Vascular endothelial growth factor-dependent down-regulation of Flk-1/KDR involves Cbl-mediated ubiquitination. Consequences on nitric oxide production from endothelial cells

Ligand-stimulated degradation of receptor tyrosine kinase (RTK) is an important regulatory step of signal transduction. The vascular endothelial growth factor (VEGF) receptor VEGFR2/KDR/Flk-1/VEGFR2/KDR/Flk-1 is responsible for the VEGF-stimulated nitric oxide (NO) production from endothelial cells. Cellular mechanisms mediating the negative regulation of VEGFR2/KDR/Flk-1 signaling in endothelial cells have not been investigated. Here we show that VEGFR2/KDR/Flk-1 is rapidly down-regulated following VEGF stimulation of bovine aortic endothelial cells (BAECs). Consequently, VEGF pretreatment of endothelial cells prevents any further stimulation of VEGFR2/KDR/Flk-1, resulting in decreased NO production from subsequent VEGF challenges. Ubiquitination of RTKs targets them for degradation; we demonstrate that activation of VEGFR2/KDR/Flk-1 by VEGF leads to its polyubiquitination in BAECs. Furthermore, VEGF stimulation of BAECs or COS-7 cells transiently transfected with VEGFR2/KDR/Flk-1 results in the phosphorylation of the ubiquitin Ligase Cbl, the enhanced association of Cbl with VEGFR2/KDR/Flk-1, and the relocalization of Cbl to vesicular structures in BAECs.

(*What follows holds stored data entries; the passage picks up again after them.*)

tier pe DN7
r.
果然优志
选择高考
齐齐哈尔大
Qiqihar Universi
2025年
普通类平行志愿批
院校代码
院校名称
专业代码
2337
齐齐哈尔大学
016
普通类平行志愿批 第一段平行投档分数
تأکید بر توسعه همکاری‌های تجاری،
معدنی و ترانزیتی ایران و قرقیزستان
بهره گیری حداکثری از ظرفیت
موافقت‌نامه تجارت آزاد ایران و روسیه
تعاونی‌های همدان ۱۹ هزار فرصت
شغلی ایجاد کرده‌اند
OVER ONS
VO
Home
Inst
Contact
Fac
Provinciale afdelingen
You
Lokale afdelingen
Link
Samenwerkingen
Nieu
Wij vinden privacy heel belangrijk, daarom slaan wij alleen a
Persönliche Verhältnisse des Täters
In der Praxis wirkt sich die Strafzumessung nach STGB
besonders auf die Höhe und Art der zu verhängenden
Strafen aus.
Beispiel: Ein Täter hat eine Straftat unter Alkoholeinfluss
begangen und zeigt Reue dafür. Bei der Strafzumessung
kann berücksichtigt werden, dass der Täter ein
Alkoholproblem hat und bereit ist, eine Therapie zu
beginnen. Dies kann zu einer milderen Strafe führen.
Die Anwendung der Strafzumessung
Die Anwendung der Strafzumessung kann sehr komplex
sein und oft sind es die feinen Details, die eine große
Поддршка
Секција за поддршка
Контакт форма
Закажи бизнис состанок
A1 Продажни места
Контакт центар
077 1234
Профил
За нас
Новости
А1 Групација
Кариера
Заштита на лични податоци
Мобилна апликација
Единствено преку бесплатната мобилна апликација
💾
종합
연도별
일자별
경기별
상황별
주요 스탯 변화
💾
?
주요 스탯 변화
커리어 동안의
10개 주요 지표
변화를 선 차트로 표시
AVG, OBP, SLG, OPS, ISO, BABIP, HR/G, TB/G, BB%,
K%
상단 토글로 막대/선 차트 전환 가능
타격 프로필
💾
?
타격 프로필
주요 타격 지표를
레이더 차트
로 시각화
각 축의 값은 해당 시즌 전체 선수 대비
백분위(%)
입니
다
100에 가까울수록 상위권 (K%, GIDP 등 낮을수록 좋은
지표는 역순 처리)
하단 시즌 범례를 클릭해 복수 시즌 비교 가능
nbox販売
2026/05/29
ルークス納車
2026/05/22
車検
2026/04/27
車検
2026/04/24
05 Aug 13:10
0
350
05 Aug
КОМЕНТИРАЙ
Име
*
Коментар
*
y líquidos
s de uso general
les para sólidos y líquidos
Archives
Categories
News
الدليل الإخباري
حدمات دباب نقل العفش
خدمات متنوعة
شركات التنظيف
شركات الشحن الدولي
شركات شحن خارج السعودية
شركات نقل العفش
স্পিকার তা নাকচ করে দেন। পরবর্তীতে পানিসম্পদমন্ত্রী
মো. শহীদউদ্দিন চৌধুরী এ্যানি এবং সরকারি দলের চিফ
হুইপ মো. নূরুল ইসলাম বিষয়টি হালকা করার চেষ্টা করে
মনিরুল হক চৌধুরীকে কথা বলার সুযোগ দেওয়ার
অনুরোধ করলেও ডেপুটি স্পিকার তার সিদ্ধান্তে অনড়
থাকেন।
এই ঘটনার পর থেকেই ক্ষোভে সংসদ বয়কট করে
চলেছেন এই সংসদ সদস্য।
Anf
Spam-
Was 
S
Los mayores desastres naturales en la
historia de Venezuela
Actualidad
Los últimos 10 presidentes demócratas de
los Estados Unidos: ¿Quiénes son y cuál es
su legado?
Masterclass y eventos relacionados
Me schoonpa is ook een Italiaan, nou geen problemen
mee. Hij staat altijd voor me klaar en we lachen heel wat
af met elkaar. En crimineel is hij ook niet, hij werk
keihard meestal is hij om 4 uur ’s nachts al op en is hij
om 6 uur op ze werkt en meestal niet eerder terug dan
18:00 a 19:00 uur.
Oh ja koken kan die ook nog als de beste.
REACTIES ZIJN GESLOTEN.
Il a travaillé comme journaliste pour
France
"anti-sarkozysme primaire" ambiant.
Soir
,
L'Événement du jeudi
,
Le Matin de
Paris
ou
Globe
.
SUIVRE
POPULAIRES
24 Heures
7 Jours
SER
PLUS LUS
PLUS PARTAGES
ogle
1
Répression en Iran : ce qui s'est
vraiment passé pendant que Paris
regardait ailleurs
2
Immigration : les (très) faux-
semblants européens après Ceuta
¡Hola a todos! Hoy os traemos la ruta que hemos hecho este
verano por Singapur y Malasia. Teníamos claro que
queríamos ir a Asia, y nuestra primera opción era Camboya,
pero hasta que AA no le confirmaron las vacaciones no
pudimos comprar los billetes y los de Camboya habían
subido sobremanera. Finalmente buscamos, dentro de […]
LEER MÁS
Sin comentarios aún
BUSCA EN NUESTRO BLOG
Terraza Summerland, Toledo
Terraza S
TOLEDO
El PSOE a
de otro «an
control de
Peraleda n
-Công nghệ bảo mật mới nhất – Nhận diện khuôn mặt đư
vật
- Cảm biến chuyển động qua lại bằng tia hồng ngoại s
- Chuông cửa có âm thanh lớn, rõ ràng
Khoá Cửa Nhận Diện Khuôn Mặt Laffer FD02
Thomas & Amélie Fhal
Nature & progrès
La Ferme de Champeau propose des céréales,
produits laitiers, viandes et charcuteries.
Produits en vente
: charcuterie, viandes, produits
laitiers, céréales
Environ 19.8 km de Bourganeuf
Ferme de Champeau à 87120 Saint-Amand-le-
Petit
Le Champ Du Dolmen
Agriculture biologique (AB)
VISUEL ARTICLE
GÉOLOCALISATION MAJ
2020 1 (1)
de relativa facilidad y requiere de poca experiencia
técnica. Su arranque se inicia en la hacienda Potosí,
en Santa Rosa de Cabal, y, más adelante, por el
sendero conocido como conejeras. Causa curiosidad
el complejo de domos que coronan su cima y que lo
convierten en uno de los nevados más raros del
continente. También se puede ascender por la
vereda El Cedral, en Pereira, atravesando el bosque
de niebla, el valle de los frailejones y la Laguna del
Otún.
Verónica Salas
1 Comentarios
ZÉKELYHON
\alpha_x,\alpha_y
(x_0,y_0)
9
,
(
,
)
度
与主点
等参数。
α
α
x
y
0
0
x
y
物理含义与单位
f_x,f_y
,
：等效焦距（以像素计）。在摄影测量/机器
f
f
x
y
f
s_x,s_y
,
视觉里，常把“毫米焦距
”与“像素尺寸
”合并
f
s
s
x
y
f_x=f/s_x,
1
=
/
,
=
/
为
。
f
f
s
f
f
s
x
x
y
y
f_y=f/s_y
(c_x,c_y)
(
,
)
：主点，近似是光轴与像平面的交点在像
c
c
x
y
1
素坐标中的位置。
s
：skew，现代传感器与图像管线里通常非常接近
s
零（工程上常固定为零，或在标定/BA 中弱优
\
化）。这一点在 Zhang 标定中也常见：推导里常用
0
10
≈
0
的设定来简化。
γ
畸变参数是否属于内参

Overexpression of Cbl in COS-7 cells enhances VEGF-induced ubiquitination of VEGFR2/KDR/Flk-1, whereas a Cbl mutant lacking the ubiquitin Ligase RING finger domain, 70Z/3-Cbl, does not. Moreover, expression of Cbl in contrast to 70Z/3-Cbl inhibits the Flk-1-dependent activation of eNOS and, thus, NO release. In BAEC overexpressing Cbl, the degradation of VEGFR2/KDR/Flk-1 upon VEGF stimulation is accelerated compared with cells transfected with a control vector (green fluorescent protein). Our findings demonstrate that VEGFR2/KDR/Flk-1 is rapidly down-regulated following sustained VEGF stimulation and identify Cbl as a negative regulator of VEGFR2/KDR/Flk-1 signaling to eNOS. Cbl thus plays a role in the regulation of VEGF signaling by mediating the stimulated ubiquitination and, consequently, degradation of VEGFR2/KDR/Flk-1 in endothelial cells.